### Work task
For the records that follow, please set down exactly the lines between the one holding "Agua viva para" and the one holding "Baxter Family Drama", inclusive, and only those.

### Page images and extracted text
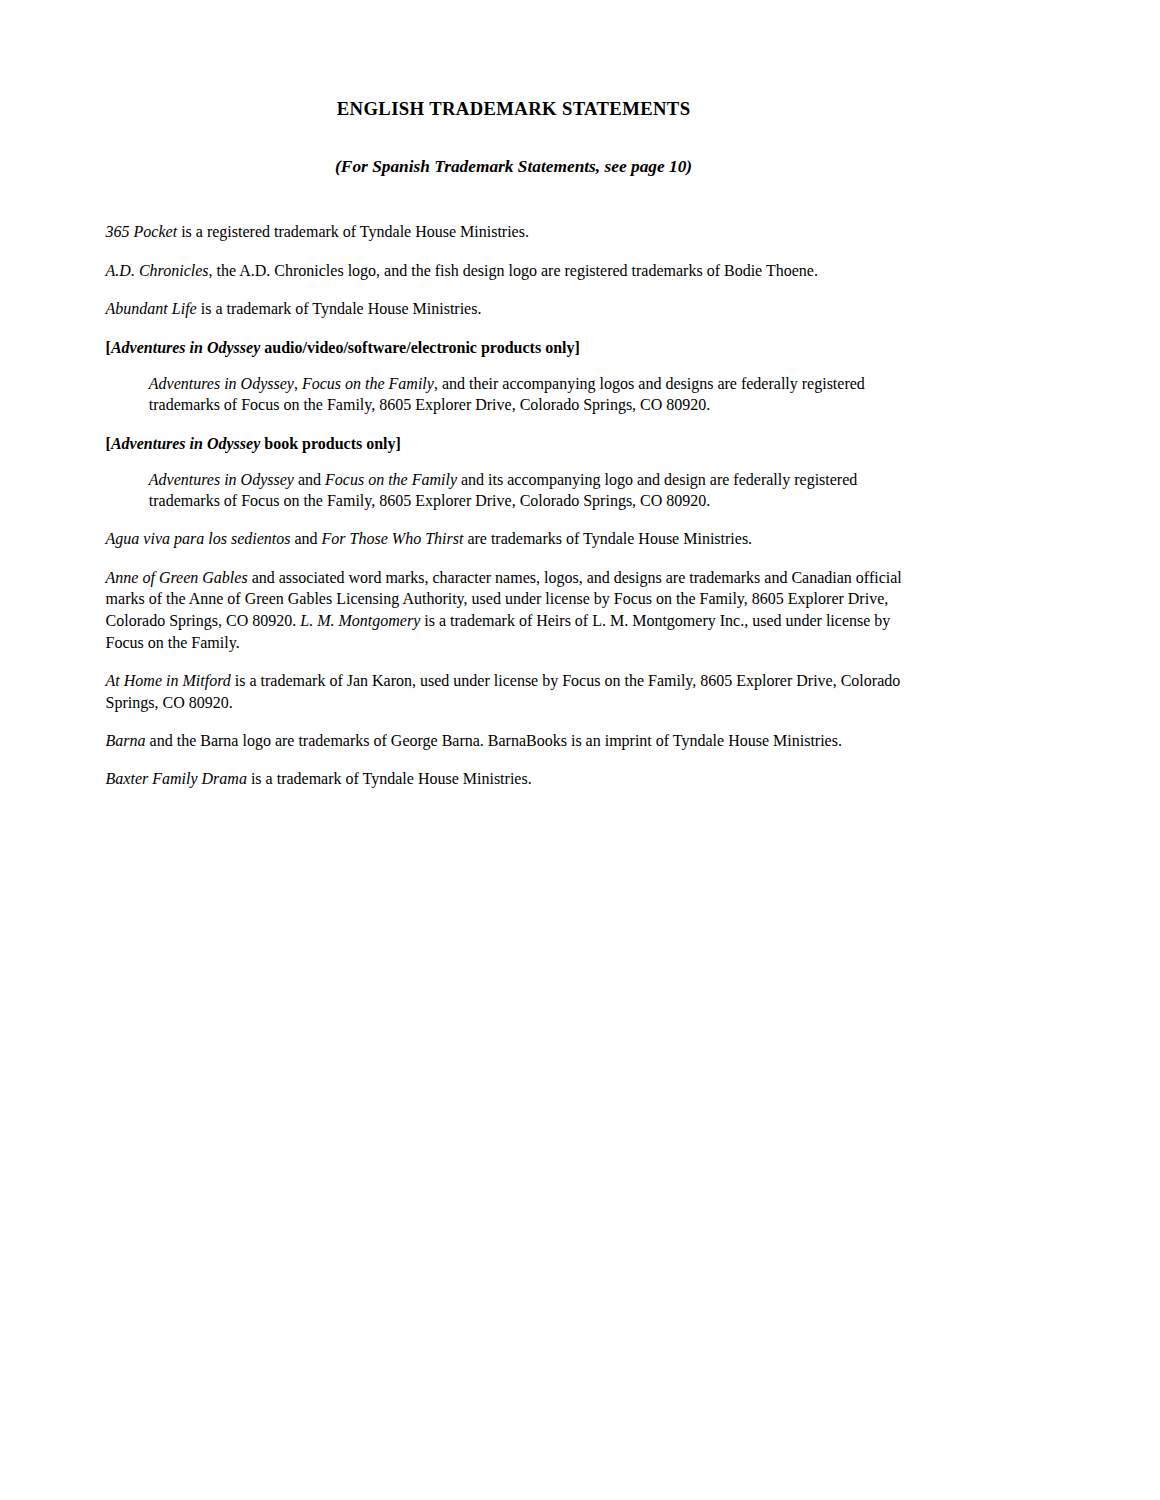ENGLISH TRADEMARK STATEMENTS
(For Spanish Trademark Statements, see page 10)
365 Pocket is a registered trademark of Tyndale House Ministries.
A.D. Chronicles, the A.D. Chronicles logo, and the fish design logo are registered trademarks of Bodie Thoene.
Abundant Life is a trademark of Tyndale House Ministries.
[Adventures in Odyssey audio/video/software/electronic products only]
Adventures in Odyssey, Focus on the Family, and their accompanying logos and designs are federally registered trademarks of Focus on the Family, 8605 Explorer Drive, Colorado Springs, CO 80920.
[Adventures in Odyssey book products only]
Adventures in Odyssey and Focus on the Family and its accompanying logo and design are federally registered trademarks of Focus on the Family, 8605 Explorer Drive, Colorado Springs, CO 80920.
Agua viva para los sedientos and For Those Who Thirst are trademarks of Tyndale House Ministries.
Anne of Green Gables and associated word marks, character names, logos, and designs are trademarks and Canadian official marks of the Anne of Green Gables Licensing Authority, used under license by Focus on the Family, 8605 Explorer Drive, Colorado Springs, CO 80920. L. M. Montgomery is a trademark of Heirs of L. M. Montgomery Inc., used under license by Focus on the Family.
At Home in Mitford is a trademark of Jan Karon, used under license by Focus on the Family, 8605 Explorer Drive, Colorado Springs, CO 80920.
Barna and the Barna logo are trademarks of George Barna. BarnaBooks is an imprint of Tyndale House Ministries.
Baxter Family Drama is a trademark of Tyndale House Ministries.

--

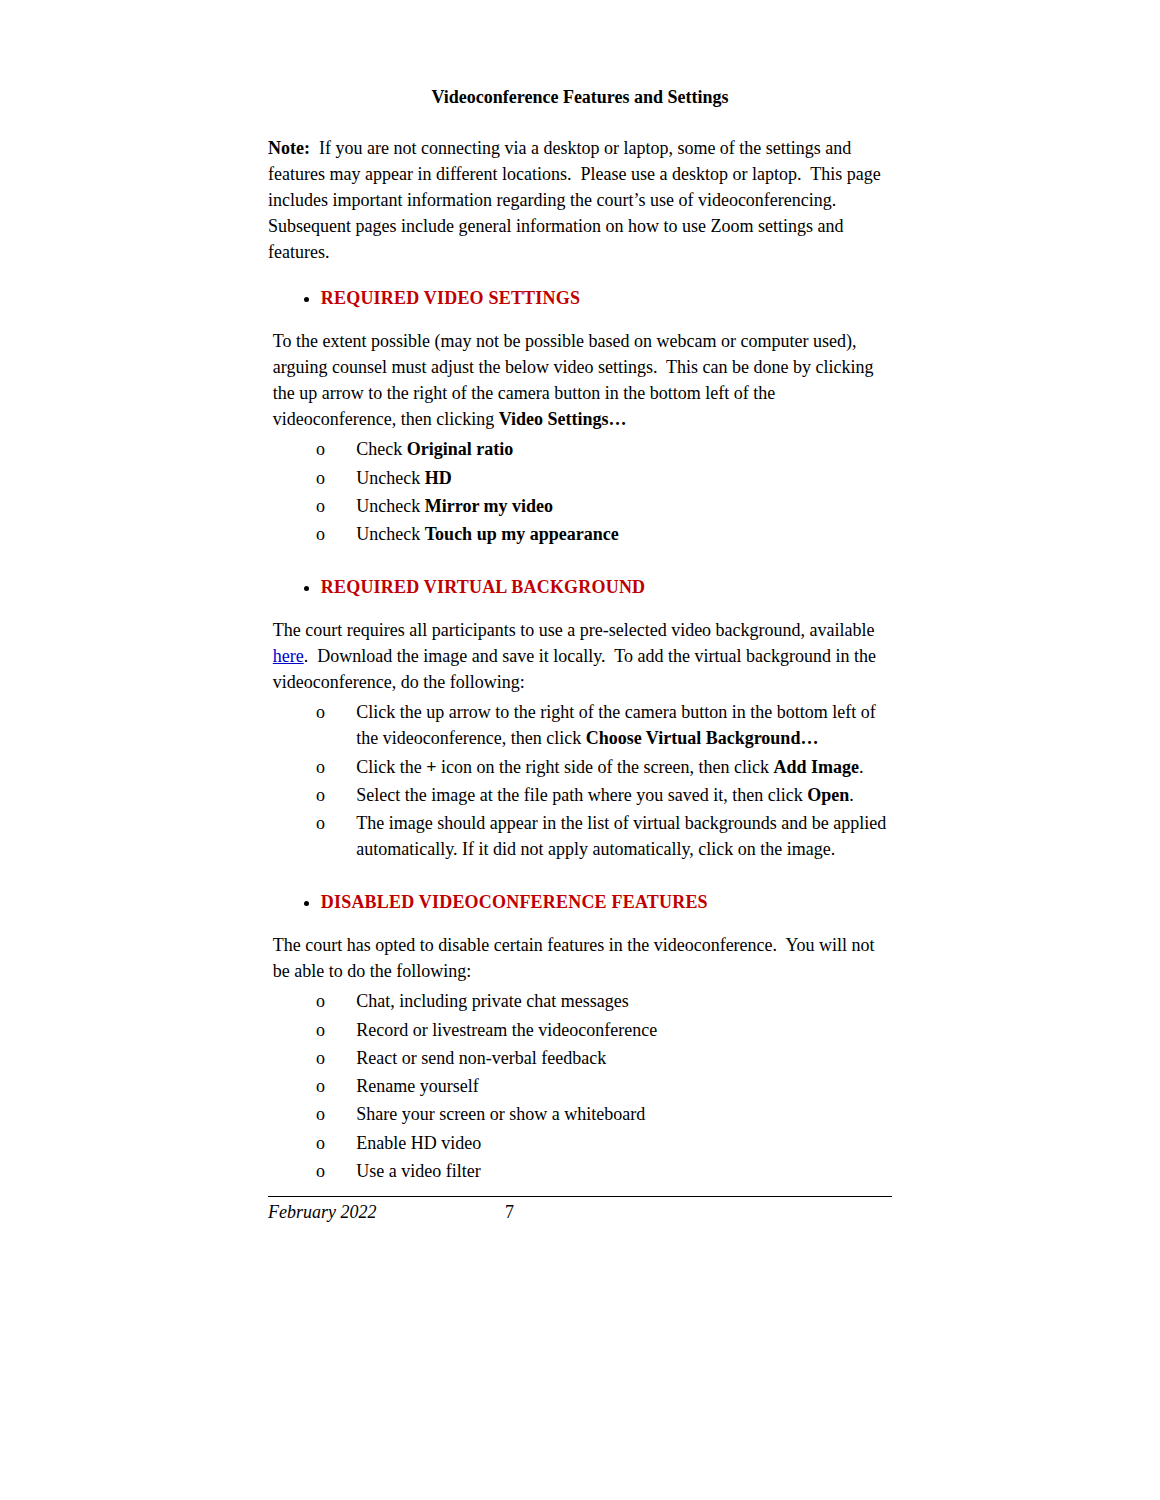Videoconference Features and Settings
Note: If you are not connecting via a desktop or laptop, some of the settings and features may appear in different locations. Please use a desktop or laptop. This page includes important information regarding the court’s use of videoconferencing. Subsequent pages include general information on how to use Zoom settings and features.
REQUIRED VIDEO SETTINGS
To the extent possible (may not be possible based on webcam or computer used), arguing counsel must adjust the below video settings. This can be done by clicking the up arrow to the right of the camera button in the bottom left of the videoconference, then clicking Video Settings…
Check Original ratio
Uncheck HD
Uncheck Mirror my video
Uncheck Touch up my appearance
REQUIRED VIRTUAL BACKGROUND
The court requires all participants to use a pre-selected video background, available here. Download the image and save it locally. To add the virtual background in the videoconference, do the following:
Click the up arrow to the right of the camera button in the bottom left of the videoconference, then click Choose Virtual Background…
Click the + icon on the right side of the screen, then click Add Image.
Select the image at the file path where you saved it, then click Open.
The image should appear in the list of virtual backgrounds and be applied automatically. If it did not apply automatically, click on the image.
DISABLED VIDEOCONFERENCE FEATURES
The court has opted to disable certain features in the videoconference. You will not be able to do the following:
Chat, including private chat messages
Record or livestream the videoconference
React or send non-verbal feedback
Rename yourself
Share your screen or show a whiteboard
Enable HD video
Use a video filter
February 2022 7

### Exercise answer
Agua viva para los sedientos and For Those Who Thirst are trademarks of Tyndale House Ministries.
Anne of Green Gables and associated word marks, character names, logos, and designs are trademarks and Canadian official marks of the Anne of Green Gables Licensing Authority, used under license by Focus on the Family, 8605 Explorer Drive, Colorado Springs, CO 80920. L. M. Montgomery is a trademark of Heirs of L. M. Montgomery Inc., used under license by Focus on the Family.
At Home in Mitford is a trademark of Jan Karon, used under license by Focus on the Family, 8605 Explorer Drive, Colorado Springs, CO 80920.
Barna and the Barna logo are trademarks of George Barna. BarnaBooks is an imprint of Tyndale House Ministries.
Baxter Family Drama is a trademark of Tyndale House Ministries.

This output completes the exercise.